Work to complete:
Retype the lines of the records from the one containing "A mester édesanyjáról" down through the end of the records, both included, leaving the pictures out.

Exercise inputs:
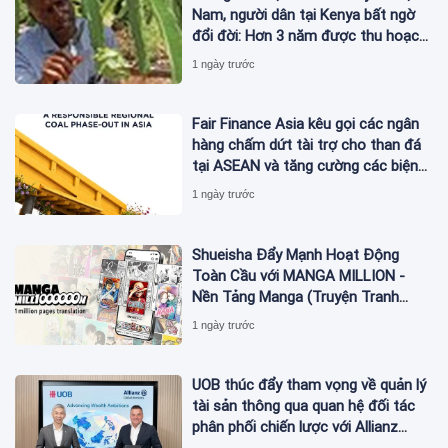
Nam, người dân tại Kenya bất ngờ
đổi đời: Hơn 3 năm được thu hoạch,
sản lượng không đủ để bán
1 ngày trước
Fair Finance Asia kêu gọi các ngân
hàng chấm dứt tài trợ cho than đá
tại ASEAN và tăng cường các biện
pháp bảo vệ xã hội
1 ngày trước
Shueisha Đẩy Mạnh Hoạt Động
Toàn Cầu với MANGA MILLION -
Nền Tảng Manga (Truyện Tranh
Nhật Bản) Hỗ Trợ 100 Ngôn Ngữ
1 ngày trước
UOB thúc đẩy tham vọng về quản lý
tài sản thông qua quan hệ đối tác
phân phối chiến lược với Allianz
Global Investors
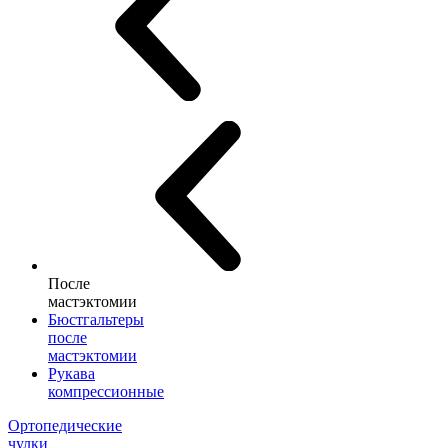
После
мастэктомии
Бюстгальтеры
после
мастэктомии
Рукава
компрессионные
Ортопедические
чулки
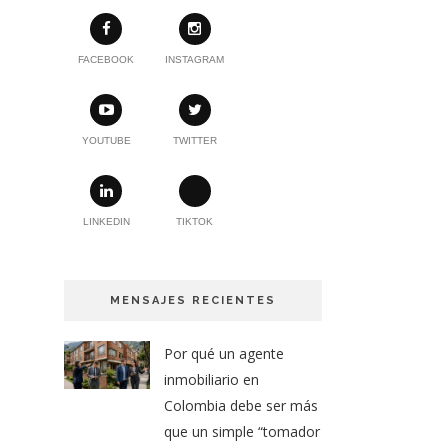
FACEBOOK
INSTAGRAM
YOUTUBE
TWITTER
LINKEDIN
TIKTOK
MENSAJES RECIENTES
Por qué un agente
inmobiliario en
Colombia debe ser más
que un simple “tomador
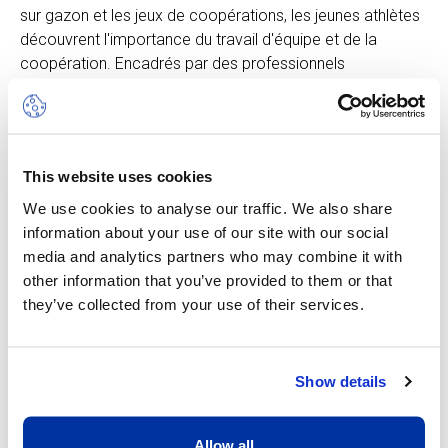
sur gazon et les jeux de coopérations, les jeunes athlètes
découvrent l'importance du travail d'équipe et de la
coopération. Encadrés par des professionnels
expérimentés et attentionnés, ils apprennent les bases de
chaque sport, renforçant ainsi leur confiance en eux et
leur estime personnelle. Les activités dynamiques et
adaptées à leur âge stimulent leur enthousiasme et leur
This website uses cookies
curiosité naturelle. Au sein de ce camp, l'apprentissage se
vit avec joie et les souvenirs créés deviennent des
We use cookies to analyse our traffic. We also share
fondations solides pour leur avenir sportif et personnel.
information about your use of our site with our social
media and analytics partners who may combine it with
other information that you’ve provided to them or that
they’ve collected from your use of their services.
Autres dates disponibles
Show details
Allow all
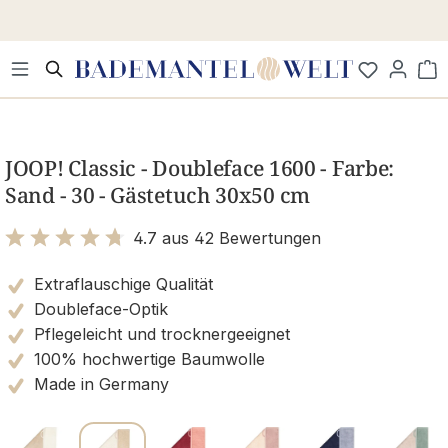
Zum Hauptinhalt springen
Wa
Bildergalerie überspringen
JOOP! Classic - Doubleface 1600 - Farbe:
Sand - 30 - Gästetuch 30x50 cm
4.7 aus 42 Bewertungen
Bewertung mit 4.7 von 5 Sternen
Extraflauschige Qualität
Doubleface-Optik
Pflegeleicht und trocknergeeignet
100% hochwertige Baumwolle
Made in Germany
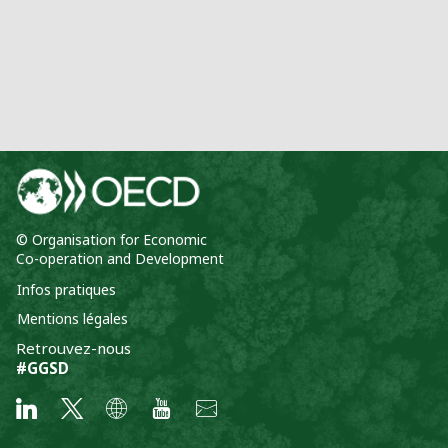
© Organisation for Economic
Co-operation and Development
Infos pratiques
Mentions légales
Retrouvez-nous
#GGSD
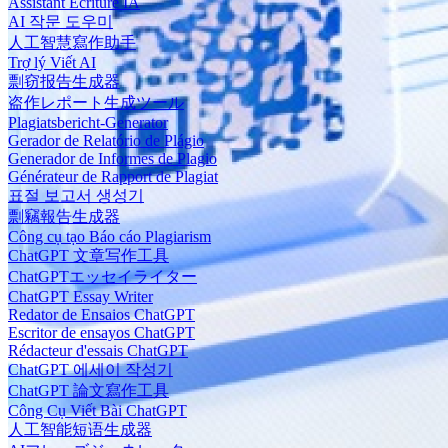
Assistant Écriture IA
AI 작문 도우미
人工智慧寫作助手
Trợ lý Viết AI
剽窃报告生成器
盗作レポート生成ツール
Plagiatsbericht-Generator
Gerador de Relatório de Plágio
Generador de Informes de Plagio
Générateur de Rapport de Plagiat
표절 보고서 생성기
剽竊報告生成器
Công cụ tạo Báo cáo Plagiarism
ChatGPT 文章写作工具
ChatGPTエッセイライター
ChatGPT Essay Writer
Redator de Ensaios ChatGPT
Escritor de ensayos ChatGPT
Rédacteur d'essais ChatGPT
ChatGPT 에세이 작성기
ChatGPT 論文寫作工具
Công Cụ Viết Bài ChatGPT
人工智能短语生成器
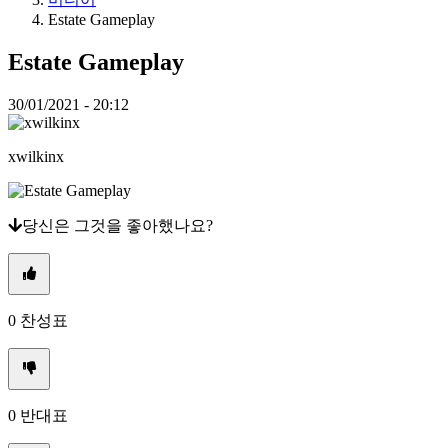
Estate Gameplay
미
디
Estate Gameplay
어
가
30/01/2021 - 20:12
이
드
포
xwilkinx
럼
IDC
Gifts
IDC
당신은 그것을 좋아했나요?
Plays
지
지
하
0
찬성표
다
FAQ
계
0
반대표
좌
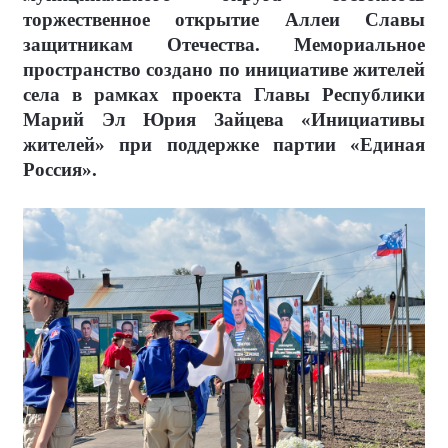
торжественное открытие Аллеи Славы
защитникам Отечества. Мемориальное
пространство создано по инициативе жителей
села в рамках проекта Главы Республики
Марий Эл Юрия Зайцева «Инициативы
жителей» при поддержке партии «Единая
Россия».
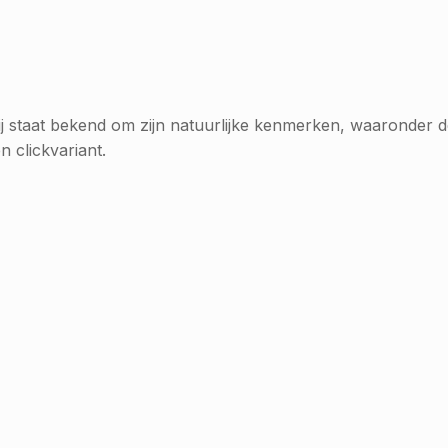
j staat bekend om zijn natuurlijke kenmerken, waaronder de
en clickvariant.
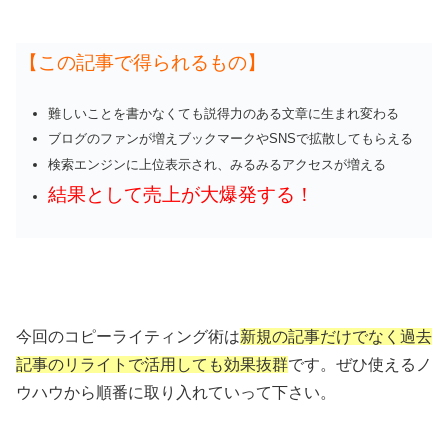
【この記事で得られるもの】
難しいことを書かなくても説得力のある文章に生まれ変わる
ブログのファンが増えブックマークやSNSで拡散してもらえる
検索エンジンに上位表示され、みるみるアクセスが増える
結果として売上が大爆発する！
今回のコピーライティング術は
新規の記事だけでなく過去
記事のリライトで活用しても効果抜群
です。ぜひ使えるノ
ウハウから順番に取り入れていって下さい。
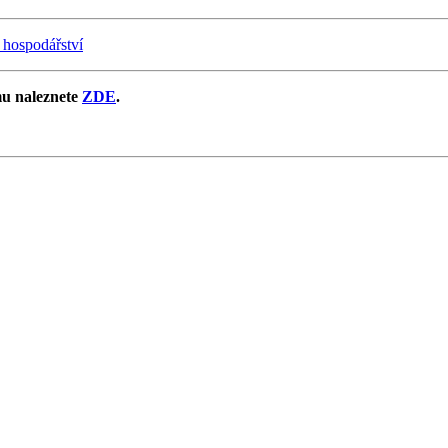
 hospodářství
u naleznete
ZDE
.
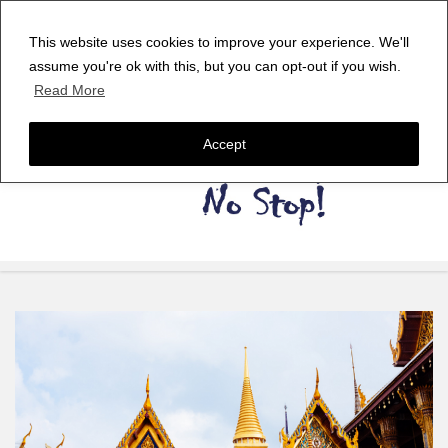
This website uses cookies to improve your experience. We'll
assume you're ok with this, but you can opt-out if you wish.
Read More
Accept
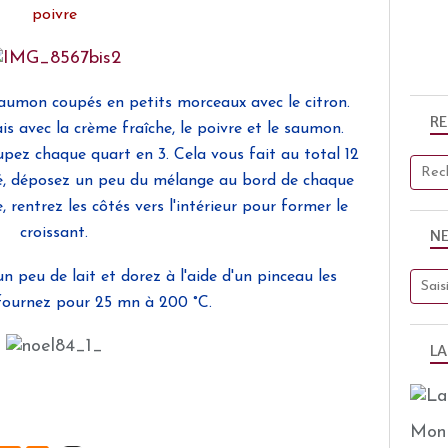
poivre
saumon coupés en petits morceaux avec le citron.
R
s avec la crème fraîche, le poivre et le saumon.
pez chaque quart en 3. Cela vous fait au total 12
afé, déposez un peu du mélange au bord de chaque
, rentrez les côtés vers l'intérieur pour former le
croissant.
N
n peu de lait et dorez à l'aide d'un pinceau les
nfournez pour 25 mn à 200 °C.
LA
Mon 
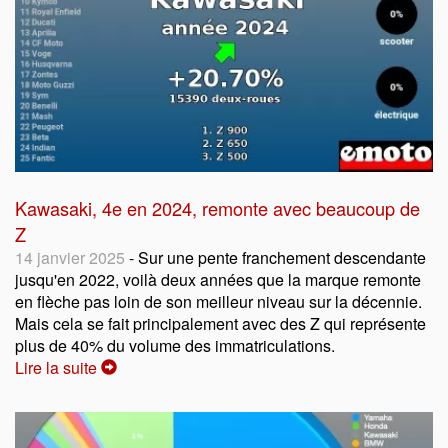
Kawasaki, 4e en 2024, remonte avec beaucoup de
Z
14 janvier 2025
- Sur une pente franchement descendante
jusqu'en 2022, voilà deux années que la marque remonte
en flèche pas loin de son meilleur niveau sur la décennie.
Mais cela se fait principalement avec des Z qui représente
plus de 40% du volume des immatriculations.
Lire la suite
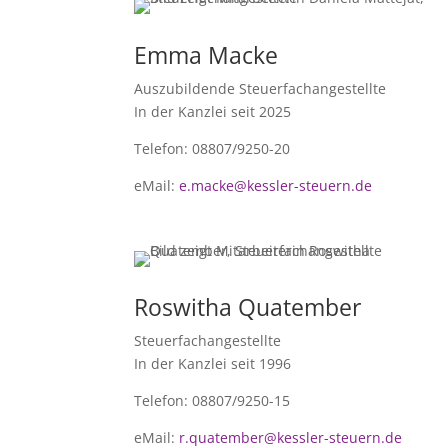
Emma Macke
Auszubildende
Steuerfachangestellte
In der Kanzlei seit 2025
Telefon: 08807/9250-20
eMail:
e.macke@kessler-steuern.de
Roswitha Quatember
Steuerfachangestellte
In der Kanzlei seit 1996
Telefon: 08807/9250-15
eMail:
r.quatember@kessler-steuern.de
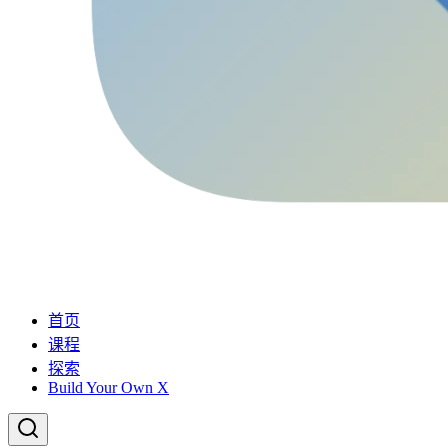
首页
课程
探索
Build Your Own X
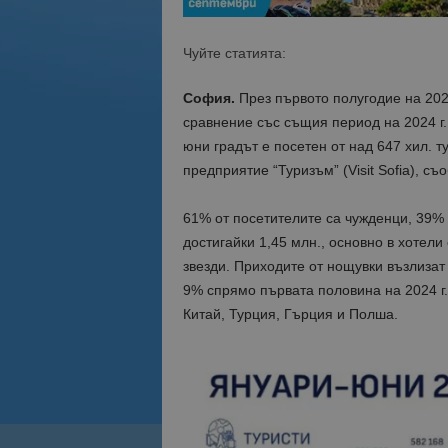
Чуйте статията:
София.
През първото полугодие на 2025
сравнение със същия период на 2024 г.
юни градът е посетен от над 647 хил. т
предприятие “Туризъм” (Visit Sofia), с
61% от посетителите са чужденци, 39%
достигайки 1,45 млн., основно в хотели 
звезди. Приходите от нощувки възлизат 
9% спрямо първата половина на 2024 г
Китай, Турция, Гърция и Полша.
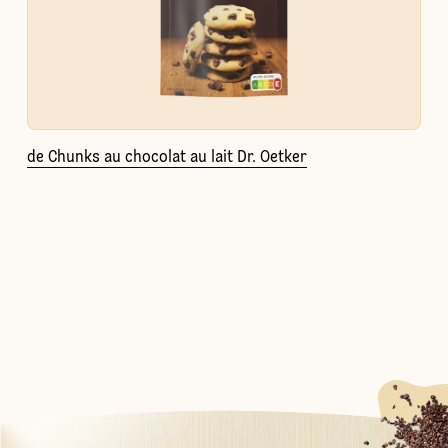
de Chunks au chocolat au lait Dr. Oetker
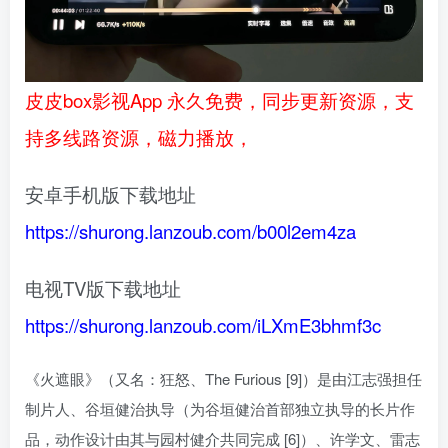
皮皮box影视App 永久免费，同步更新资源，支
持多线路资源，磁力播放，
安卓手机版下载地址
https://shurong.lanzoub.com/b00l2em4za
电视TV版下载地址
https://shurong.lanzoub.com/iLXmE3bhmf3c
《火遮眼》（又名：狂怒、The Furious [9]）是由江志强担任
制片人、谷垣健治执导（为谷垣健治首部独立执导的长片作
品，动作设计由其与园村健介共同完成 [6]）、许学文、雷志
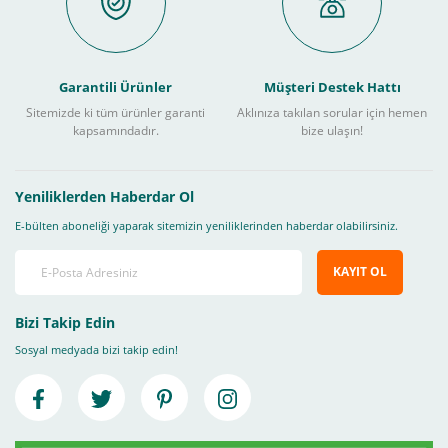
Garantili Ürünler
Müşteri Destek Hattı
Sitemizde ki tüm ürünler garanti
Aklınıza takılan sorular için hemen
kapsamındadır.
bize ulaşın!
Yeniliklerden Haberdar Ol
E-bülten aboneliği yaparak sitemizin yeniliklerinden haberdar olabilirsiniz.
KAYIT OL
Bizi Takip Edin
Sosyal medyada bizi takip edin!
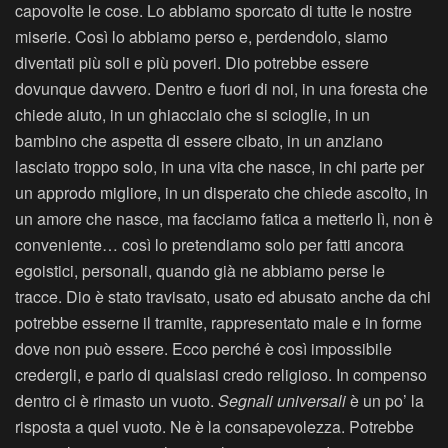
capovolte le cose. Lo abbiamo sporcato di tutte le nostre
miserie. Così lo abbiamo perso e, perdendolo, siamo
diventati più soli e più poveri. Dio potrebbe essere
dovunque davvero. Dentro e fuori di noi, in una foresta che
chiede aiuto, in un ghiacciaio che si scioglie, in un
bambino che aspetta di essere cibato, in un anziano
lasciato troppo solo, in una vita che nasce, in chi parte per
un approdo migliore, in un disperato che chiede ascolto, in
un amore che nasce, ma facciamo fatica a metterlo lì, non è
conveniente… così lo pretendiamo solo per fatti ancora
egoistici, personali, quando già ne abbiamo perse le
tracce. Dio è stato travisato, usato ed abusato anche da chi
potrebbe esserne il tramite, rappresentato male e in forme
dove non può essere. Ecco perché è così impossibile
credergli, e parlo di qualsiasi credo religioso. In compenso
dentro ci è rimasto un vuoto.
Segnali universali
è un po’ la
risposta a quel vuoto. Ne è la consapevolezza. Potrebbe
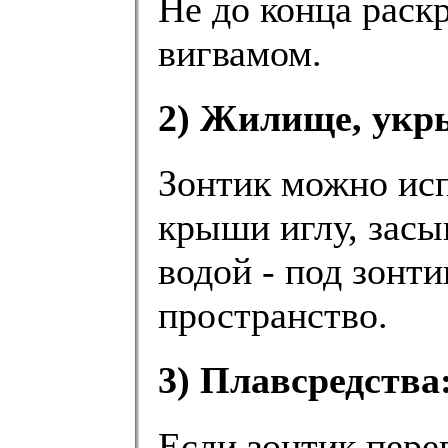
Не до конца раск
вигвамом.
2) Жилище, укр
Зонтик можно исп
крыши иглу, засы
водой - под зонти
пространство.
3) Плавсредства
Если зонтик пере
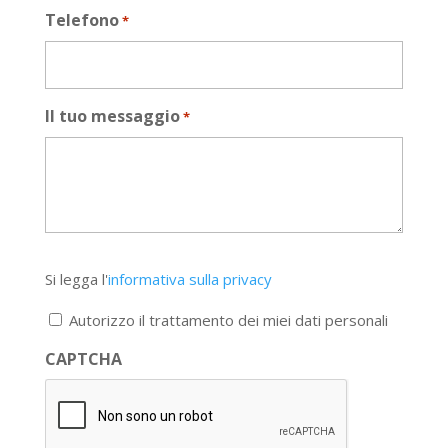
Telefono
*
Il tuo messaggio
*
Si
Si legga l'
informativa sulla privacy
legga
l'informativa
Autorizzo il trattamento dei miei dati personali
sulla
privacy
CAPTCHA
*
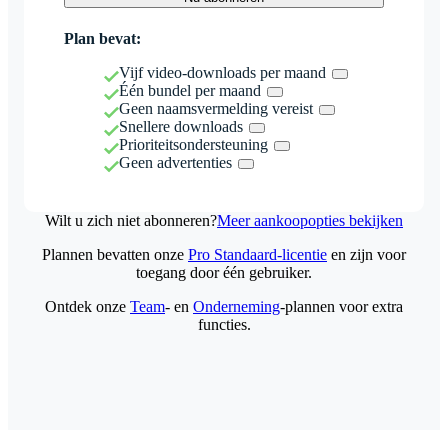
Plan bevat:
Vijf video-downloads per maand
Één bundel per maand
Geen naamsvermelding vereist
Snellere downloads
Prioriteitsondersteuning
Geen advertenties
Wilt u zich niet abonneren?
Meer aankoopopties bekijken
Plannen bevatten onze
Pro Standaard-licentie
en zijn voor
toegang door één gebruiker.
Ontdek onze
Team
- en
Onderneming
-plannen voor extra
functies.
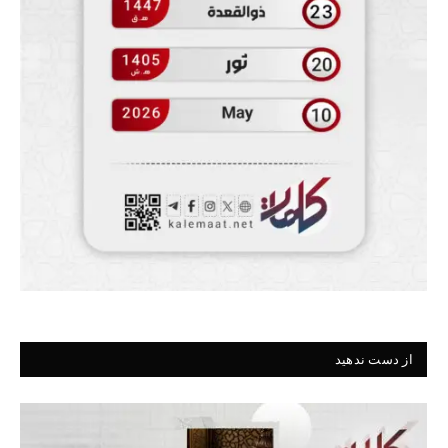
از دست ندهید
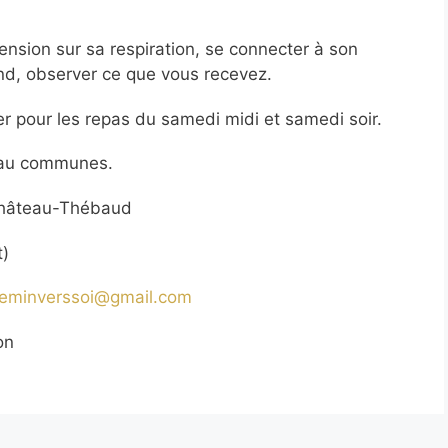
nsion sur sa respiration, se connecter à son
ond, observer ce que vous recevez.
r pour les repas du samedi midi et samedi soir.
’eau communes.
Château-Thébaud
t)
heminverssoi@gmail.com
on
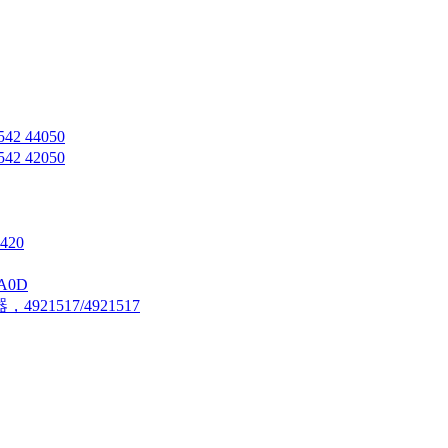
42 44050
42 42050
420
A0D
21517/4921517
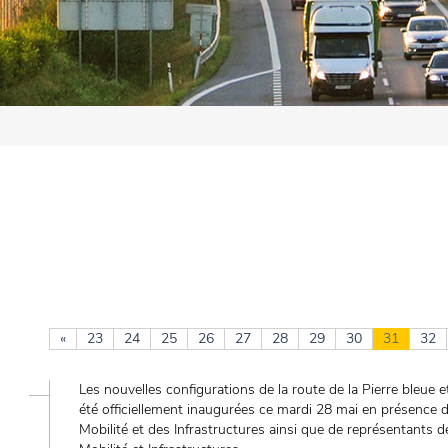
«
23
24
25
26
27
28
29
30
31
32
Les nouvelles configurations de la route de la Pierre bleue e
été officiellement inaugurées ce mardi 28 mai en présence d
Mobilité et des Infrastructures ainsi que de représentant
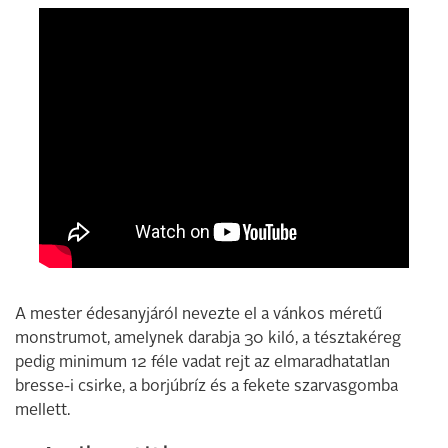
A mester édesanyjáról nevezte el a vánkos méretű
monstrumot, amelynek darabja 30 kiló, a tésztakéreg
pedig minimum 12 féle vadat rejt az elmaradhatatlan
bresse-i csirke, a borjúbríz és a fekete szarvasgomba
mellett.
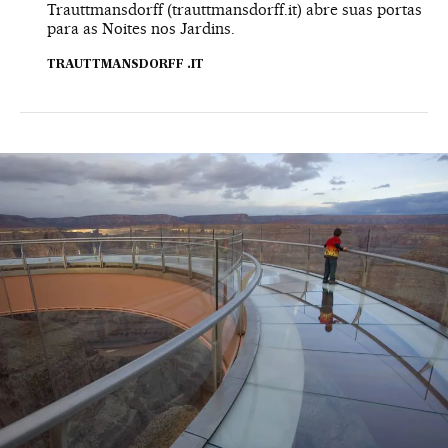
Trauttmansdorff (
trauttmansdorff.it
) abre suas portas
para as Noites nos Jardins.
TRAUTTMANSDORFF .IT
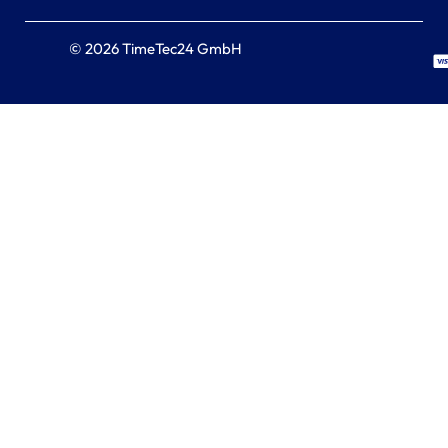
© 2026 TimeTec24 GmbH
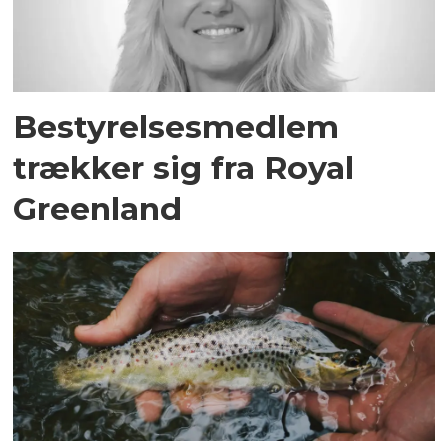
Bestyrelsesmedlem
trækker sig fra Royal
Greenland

Response:
A mester édesanyjáról nevezte el a vánkos méretű
monstrumot, amelynek darabja 30 kiló, a tésztakéreg
pedig minimum 12 féle vadat rejt az elmaradhatatlan
bresse-i csirke, a borjúbríz és a fekete szarvasgomba
mellett.
Trauttmansdorff (
trauttmansdorff.it
) abre suas portas
para as Noites nos Jardins.
TRAUTTMANSDORFF .IT
© 2026 TimeTec24 GmbH
Bestyrelsesmedlem
trækker sig fra Royal
Greenland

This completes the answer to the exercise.